- Tutor Perini announced its first-quarter 2021 earnings results this week and reported a slight reduction in gross revenue compared to the first quarter of 2020, $1.21 billion down from $1.25 billion, although the company's income from construction operations increased by 5%, from $47.2 million to $49.7 million for the same period.
- The general contractor's civil construction division made the biggest contribution to gross revenue in the quarter, $583.1 million, followed by its building division with $457.2 million. The company said its high-margin civil projects allowed it to post the 5% increase in income from operations.
- Tutor Perini's backlog at the end of the first quarter was $8.1 billion, almost identical to the backlog of $8.3 billion it reported at the end of 2020. The company said it expected its backlog to increase in the second half of 2021 as it will be bidding on several large projects this year.
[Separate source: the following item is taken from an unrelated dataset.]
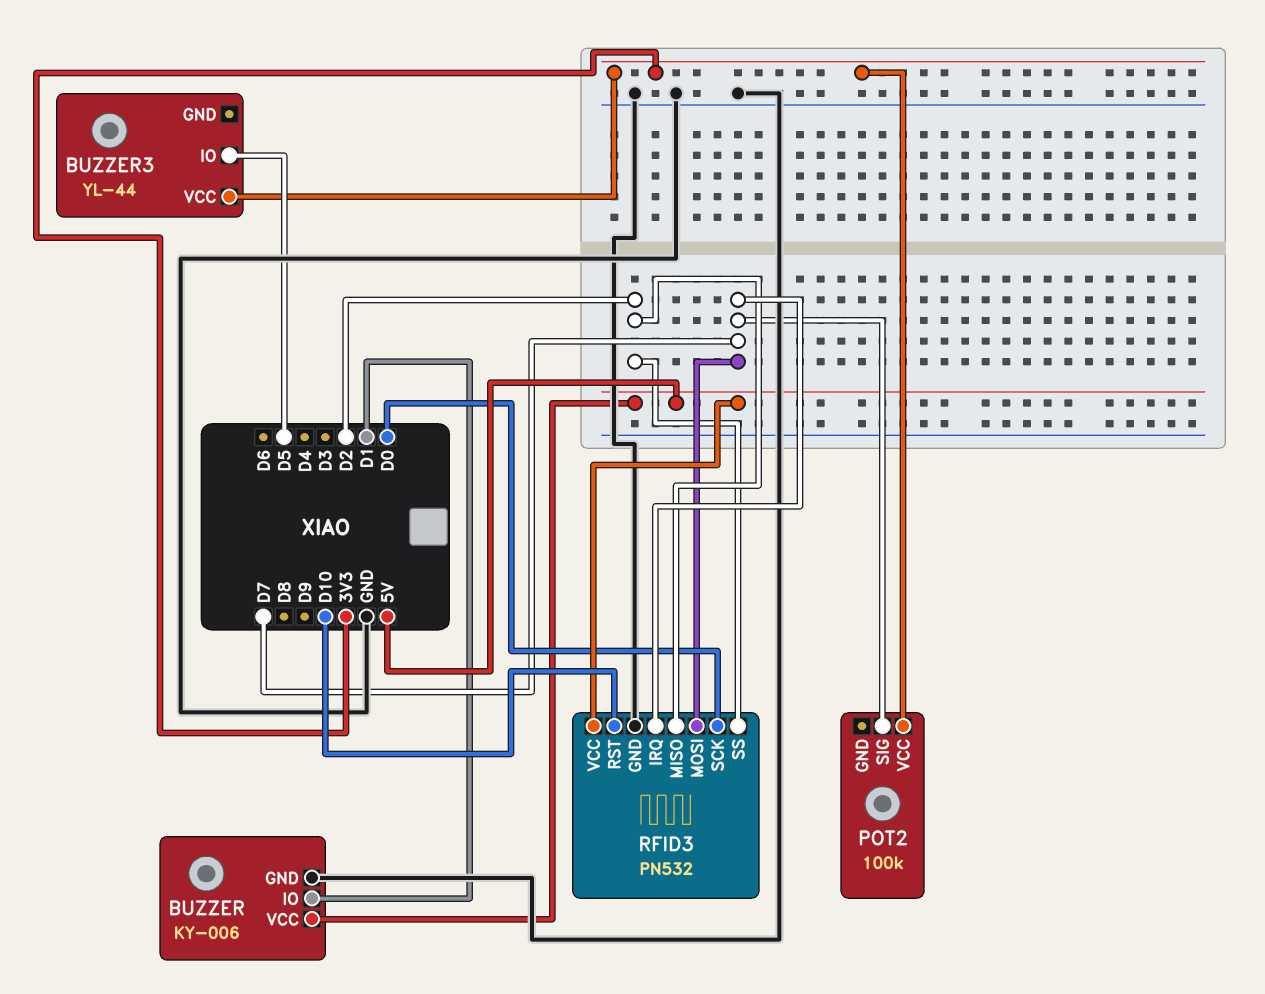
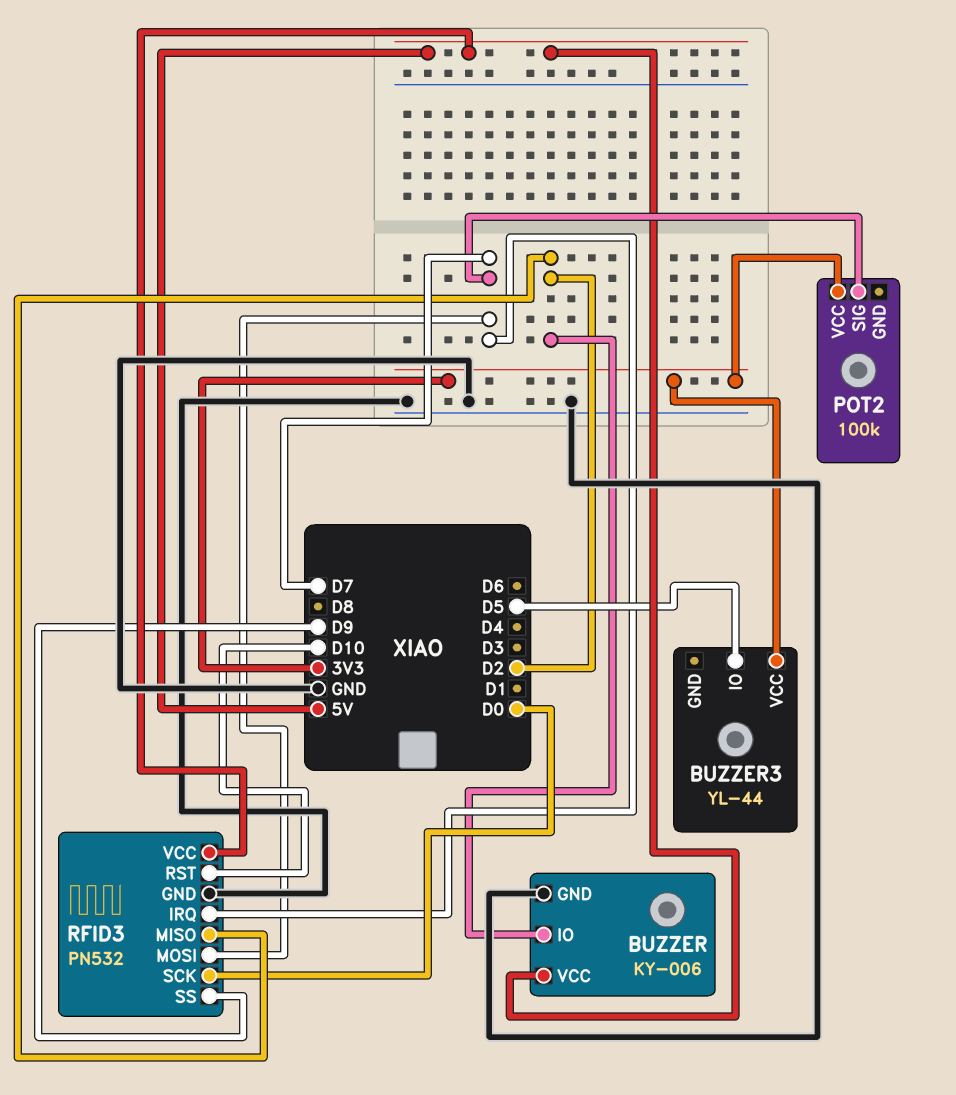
BUZZER pin IO: D1 -> D2
RFID3 pin SS: D2 -> D9

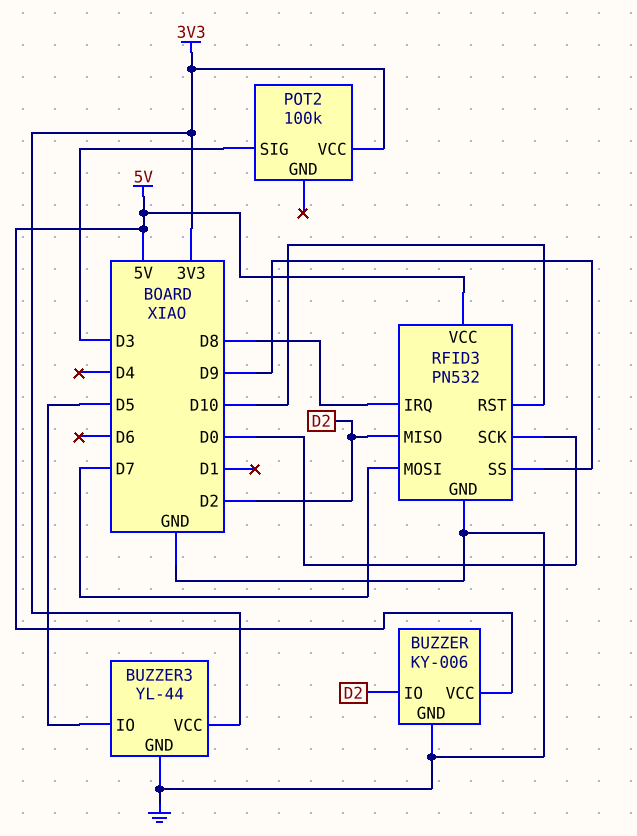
BUZZER3 pin GND: none -> GND
POT2 pin SIG: D7 -> D3
RFID3 pin IRQ: D7 -> D8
During the earnings call for analysts, Ron Tutor, president and CEO of the Los Angeles-based company, said the coronavirus pandemic has had a limited effect on its operations, although the company is being impacted by pandemic-related costs, most of which it will seek to recover from clients. Some bidding has been delayed due to COVID-19, but the company has seen more projects come back online and uncertainty has decreased overall.
Some of the civil projects that contributed to its solid civil segment performance, Tutor said, were projects like the California bullet train, San Francisco's Central Subway extension (shown above), the Los Angeles Metro's Purple Line, the Southwest light-rail project in Minneapolis and an Andersen Air Force Base housing project in Guam.
Tutor said there is "just a tremendous amount of infrastructure" opportunity.
The company's building division also scored a win this quarter through its subsidiary Rudolph and Sletten. The company was awarded a design-build contract, in partnership with CannonDesign, for a $269 million skilled nursing and memory care facility in Yountville, California. The 240-bed, 300,000-square-foot facility, which will be built to LEED-Gold standards, will replace and consolidate some existing building space and include kitchens, dining rooms, exam rooms, nurses’ stations, a pharmacy, laundry facilities, outdoor space for residents, parking and site improvements. That project is scheduled to start before summer and wrap up by the end of 2023.
Tutor said that the company is also working on a proposal for the $1.5 billion Purple Line light-rail project in Maryland. That bid is due in July, he said, and a decision is expected in the late fall of this year. Disputes around extra costs, lawsuits and rights of way acquisition have delayed the project and saw Fluor, one of the rail's major partners, exit the project.
Also in the running for the Purple Line award are Halmar International and Maryland Transit Solutions, which includes Dragados USA and OHL USA.